Un groupe de détenteurs d'obligations recevront toutes les actions de l'entreprise en échange de la réduction de la dette, qui grâce à cet accord, sera réduite de 450 millions d'euros, passant de 750 à 300 millions d'euros. La chaîne retrouvera en conséquence une structure financière saine et une marge de manœuvre suffisante pour investir dans l'avenir de l'entreprise, affirme-t-elle dans un communiqué de presse.

Il y a quelque temps, les créanciers avaient fait une proposition de reprise de HEMA en échange de l'abandon d'une partie de leurs créances. L'homme d'affaires Marcel Boekhoorn, qui avait repris l'enseigne en 2018, n'avait pas voulu renoncer à son contrôle et avait décidé de faire une contre-offre, mais n'a pas pu trouver d'accord avec les créanciers. HEMA a alors décidé de poursuivre ses propres négociations avec ces derniers afin de sauver l'entreprise. Marcel Boekhoorn est dès lors mis hors jeu par cette manoeuvre.

Grâce à l'accord conclu avec les créanciers, la charge d'intérêts de la société sera réduite de 20 millions d'euros par an, pour atteindre environ 30 millions d'euros. En outre, la trésorerie de HEMA sera renforcée par l'émission d'un nouvel emprunt obligataire de 42 millions d'euros.
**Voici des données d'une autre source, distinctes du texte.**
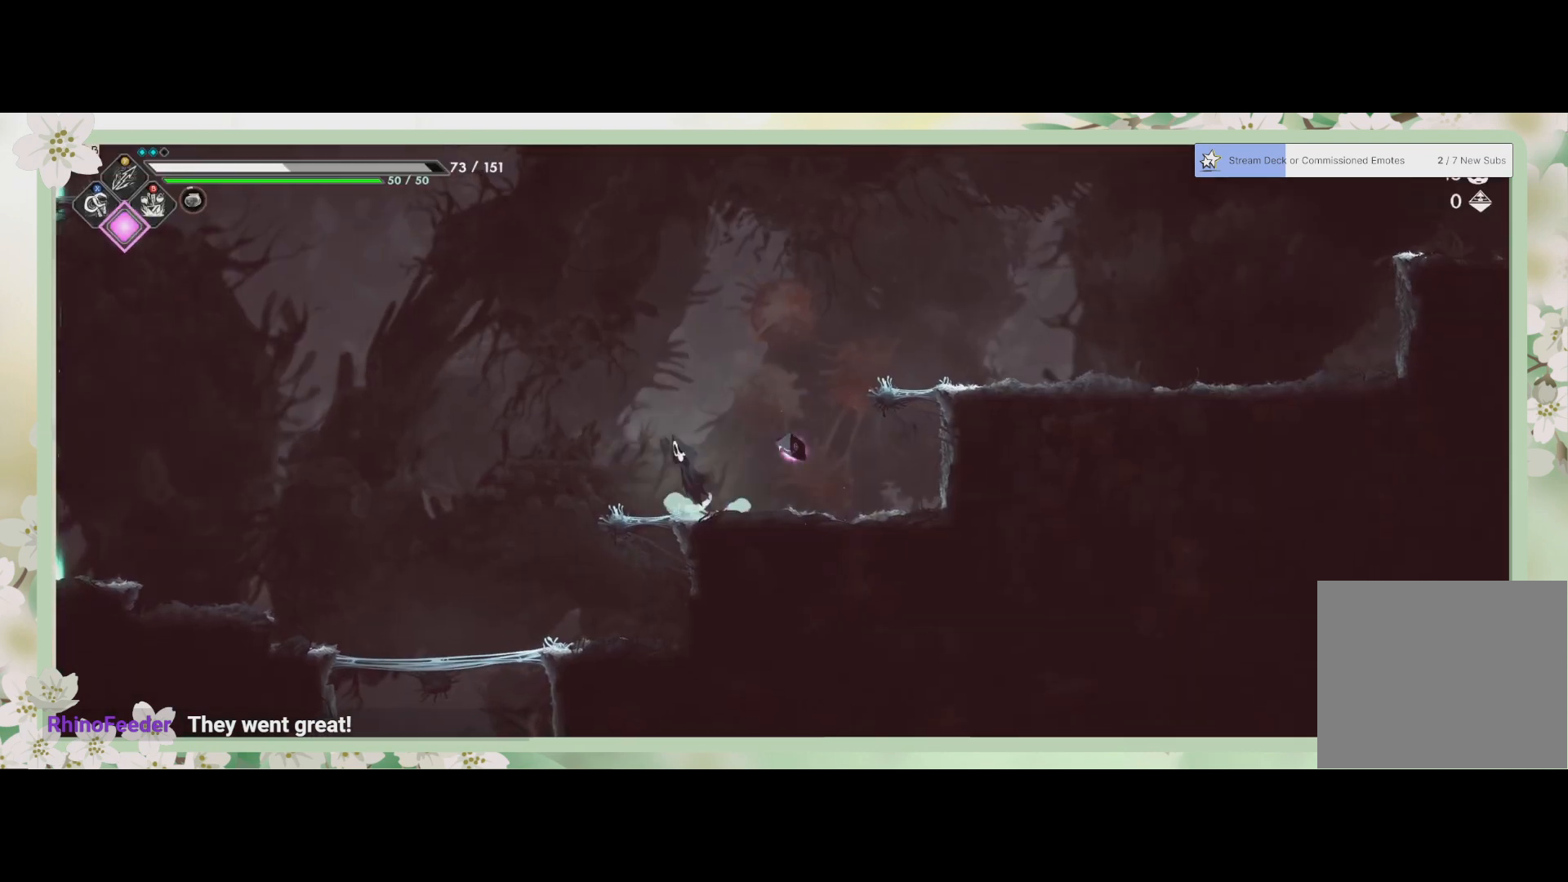
{"buttons": [], "left_stick": "left", "events": [[200, "CROSS", "up"], [267, "R2", "down"], [467, "R2", "up"]]}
La montagne de dettes de HEMA était devenue insoutenable au fil du temps, et la crise du coronavirus avait rendu une solution plus urgente encore. Pour l'ensemble de l'année, l'entreprise prévoit ainsi une baisse du chiffre d'affaires de 12,6%. En outre, le résultat d'exploitation devrait être inférieur de près de 57%.

Si les créanciers sont en mesure de mener à bien la transaction, un plan stratégique sera accéléré. Cela inclut l'optimisation des prix et des coûts, la croissance accélérée du commerce électronique, des partenariats avec les supermarchés et l'exploitation de nouveaux marchés.